There was Gene, one of the post office
clerks, who’s always reading the New York Post when customers stand there
waiting for their oversized items that require a signature. How does one go
from finding intellectual stimulation in a front page news story -- about a
Long Island teenager-son-of-a-mafioso accused of driving with a car door open
and a passenger vomiting out a window -- to the brushstroke contemplation of a
serene row of haystacks in a meadow at the break of day? A legitimate debate in
the future, on the art theory front, might center around whether Julius Novak
sitting there in his birthday suit, was more ‘The Thinker’ by Rodin or rather a
vulgar piece of reactionary propagandist commentary by Ralph Peters.
If
there were gasps at the moment of his undraping (there were!), then Novak could
not hear them for his ears were temporarily afflicted with a dull buzz.
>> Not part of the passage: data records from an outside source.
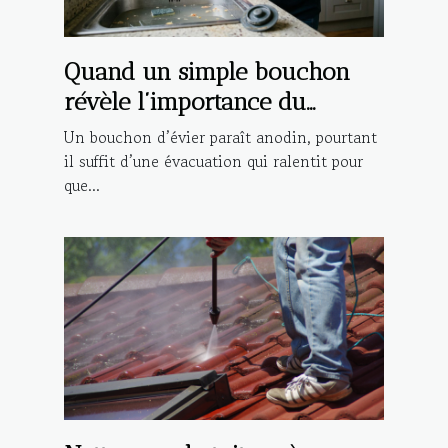
Quand un simple bouchon
révèle l’importance du
dépannage rapide
Un bouchon d’évier paraît anodin, pourtant
il suffit d’une évacuation qui ralentit pour
que...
Besides, he was just trying to be professional.
Marianne
walked over to him and set him contrapposto,
not unlike Michelangelo’s David, most of his weight on one foot so that his shoulders
and arms twisted off-axis from his hips and legs. She handed him a long, wooden
staff to hold against the carpeted floor of the riser with his left hand, as
though he were someone escaping from a nudist colony by hiking through a
forest. Or perhaps he was meant to be a shepherd in an isolated tropical
region. On a more practical note, Novak
thought he might use the prop as a weapon if one of those horrid
women attempted to touch him.
One
of the women from the village, a frequent participant in local theatre
productions, would appear to have brought her twelve-year-old daughter. What
the hell could Novak possibly
do about that? He had to remain largely motionless, as this little middle
schooler glanced surreptitiously at his private parts.
Internally
frantic and sickened, he darted his eyes around the room, like, ‘Is anyone
going to do anything?’ Apparently not. The gathered artists and others carried
on molding their lumps of clay and drawing with their little pastel crayons and
chatting, while a pubescent child is potentially warped for life by being made
to sit in public not ten feet from a strange naked man.
‘This
is not art,’ Novak fretted. ‘It is an exhibitionist public spectacle.’
Were
these people so far out in the middle of nowhere that moral civilization has
been left behind? Yes, this was Vermont. And until that day, Novak had not
allowed himself to imagine the minister from the local Methodist church,
Reverend Steele, an amateur oil painter. In another setting, such a realization
might have been refreshing.
Afterward, since Novak opted not to make
himself available for Q&A, he attempted to sneak out the back hallway to
the staff parking lot through which he had entered with Marianne ninety minutes
earlier. Just as he was about to turn a corner toward a side door, Novak heard
perfectly loud female voices belonging to two of Roger and Joanna’s neighbors
from Winhall Hollow – Erin Naismith and Betty Tuttle. They weren’t even
attempting to be discreet.
“Well, what did you think?”
“I’d heard he was supposed to be some kind of
athlete. I was expecting Bruce Jenner or something.”
“Reminded me of walking in on my fat Uncle
Ted in the changing room at the Chappy Beach Club.”
“I could have done with some more clay.”
Back in the car on the drive home to South
Derry, Marianne took Novak’s right hand as it rested on the gearshift.
“I’m sorry about what those ladies said. I
don’t know how they got in there. People like that just completely miss the
point.”
“Mm,” he shrugged. “Don’t worry about it. I
should have kept it to myself.”
“Nonsense,” Marianne was irritated. “They
were talking out of their asses. It’s unacceptable.”
“No, Marianne, it’s art,” Novak kept an eye
on the curving road ahead. “It’s open to interpretation.”